» What the task requires
Please output exactly the lines of the material from the first through the line containing "da bloccare o", and nothing more.

(Input material begins)

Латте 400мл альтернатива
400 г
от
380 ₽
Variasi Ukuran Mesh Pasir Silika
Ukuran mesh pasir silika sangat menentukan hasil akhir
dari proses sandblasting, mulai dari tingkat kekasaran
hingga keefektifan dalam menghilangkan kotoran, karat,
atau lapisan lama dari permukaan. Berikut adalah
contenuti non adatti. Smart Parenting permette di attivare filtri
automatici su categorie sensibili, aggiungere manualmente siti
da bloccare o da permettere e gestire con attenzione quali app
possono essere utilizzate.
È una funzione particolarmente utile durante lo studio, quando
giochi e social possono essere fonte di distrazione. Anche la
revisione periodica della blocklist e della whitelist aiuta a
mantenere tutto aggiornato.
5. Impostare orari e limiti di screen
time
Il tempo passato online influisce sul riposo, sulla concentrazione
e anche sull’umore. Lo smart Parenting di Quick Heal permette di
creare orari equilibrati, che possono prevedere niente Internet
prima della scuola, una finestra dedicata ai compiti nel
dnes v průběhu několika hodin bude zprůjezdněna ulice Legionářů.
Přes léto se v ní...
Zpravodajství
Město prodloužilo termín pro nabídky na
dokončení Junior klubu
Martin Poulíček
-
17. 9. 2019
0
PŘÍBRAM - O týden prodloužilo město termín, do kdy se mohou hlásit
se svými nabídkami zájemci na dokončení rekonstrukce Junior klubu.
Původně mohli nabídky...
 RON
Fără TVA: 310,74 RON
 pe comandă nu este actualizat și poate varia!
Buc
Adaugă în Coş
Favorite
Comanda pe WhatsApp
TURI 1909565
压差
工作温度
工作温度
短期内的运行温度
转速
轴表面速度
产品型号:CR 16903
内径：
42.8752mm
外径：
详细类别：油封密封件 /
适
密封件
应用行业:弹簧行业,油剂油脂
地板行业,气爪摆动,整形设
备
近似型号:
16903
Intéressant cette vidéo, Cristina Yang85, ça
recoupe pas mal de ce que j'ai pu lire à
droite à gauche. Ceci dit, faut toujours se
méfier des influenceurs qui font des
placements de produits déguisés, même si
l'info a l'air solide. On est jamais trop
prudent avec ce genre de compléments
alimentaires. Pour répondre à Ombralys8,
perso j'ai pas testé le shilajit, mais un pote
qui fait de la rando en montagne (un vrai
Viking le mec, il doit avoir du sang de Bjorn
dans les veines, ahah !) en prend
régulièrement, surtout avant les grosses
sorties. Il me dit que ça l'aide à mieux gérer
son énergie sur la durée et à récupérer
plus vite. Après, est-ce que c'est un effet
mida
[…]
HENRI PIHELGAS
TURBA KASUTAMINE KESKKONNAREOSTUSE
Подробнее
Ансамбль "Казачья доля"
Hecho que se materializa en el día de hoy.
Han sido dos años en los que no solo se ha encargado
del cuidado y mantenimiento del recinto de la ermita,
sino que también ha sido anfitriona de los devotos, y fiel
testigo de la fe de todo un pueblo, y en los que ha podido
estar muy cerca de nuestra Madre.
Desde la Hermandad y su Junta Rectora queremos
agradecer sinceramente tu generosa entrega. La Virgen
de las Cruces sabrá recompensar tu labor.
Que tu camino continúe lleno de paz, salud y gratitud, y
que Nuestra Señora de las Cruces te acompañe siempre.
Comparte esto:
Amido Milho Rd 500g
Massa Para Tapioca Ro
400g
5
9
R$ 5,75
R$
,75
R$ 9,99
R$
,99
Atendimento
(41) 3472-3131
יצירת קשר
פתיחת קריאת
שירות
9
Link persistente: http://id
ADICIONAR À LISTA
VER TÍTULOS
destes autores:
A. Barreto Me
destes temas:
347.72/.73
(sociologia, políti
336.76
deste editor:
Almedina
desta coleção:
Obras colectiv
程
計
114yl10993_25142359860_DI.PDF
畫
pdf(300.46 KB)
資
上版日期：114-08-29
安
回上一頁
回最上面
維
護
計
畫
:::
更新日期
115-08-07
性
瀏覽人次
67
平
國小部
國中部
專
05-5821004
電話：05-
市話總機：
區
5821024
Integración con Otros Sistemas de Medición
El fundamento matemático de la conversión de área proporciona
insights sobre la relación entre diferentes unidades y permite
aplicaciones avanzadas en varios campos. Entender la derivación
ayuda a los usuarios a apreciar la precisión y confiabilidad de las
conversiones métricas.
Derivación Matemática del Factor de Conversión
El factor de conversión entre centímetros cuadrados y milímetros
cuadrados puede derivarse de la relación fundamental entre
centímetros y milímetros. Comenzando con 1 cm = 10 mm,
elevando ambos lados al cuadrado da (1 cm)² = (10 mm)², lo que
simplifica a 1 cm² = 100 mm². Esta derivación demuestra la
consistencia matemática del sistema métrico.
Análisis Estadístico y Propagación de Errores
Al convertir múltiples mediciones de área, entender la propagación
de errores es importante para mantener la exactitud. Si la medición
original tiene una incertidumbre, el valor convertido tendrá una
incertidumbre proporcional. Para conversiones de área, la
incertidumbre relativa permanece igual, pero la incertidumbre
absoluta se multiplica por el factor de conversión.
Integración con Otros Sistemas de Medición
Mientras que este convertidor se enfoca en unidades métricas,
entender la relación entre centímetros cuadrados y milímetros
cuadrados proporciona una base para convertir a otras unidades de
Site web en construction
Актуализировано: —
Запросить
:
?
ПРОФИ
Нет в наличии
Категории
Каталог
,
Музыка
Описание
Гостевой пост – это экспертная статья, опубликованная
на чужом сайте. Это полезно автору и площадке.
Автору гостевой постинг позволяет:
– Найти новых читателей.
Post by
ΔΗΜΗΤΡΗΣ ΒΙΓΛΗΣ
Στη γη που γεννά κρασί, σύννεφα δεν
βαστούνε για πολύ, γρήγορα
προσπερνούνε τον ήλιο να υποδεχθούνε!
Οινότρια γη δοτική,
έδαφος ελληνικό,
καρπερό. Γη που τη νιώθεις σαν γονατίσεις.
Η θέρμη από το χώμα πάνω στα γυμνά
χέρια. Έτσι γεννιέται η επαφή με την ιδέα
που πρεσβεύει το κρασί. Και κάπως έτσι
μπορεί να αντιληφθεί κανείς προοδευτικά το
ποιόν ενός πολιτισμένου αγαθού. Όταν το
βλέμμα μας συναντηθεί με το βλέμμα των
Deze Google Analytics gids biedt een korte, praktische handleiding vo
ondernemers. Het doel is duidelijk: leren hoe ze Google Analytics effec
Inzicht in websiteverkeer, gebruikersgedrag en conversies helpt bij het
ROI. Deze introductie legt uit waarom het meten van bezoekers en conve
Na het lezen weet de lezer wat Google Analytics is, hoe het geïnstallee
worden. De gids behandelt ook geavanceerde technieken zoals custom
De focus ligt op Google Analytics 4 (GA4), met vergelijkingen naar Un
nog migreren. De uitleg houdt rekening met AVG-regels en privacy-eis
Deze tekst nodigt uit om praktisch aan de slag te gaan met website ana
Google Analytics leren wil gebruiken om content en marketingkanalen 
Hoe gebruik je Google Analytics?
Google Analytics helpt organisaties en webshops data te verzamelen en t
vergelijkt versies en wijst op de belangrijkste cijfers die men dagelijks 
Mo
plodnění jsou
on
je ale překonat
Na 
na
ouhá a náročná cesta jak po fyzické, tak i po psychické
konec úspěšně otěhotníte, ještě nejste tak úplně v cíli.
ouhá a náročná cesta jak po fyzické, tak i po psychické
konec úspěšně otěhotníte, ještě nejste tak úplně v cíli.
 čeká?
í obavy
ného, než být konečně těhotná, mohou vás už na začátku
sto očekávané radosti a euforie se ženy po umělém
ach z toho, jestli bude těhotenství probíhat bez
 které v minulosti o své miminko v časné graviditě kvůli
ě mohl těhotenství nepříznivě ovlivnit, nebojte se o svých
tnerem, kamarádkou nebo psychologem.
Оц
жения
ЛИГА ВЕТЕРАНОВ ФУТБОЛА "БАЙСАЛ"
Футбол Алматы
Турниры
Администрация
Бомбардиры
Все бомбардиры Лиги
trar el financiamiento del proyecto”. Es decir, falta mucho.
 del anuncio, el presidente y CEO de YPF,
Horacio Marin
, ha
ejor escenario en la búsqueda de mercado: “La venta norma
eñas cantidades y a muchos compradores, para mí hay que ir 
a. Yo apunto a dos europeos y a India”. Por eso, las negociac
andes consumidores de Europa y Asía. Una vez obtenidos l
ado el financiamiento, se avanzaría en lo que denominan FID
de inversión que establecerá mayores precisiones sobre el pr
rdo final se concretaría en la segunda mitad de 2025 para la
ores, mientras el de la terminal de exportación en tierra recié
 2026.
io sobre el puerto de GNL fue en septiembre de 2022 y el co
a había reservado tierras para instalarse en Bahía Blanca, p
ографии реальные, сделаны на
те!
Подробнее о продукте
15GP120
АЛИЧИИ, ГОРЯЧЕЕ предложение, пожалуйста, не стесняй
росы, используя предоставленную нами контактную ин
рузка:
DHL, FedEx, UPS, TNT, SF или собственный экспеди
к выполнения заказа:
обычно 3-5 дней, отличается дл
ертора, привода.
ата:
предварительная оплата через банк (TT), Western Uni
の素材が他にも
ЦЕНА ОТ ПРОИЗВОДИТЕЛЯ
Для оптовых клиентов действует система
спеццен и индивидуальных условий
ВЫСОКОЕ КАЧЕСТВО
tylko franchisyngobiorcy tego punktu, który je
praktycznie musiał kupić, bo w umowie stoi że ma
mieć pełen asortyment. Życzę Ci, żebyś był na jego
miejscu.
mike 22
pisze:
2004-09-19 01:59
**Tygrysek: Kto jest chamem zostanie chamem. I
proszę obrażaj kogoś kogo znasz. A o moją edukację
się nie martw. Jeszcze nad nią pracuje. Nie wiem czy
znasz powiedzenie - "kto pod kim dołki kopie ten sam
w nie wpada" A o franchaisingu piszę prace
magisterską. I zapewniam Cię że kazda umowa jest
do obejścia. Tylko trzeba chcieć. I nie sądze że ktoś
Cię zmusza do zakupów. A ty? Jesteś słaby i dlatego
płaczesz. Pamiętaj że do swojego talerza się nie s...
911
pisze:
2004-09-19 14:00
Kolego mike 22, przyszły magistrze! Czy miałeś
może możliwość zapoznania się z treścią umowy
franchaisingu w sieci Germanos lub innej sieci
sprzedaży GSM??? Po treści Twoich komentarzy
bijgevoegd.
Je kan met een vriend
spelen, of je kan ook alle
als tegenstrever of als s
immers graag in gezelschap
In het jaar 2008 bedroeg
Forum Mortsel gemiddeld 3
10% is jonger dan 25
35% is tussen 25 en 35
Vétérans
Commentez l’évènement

(Input material ends)

» Final answer
Латте 400мл альтернатива
400 г
от
380 ₽
Variasi Ukuran Mesh Pasir Silika
Ukuran mesh pasir silika sangat menentukan hasil akhir
dari proses sandblasting, mulai dari tingkat kekasaran
hingga keefektifan dalam menghilangkan kotoran, karat,
atau lapisan lama dari permukaan. Berikut adalah
contenuti non adatti. Smart Parenting permette di attivare filtri
automatici su categorie sensibili, aggiungere manualmente siti
da bloccare o da permettere e gestire con attenzione quali app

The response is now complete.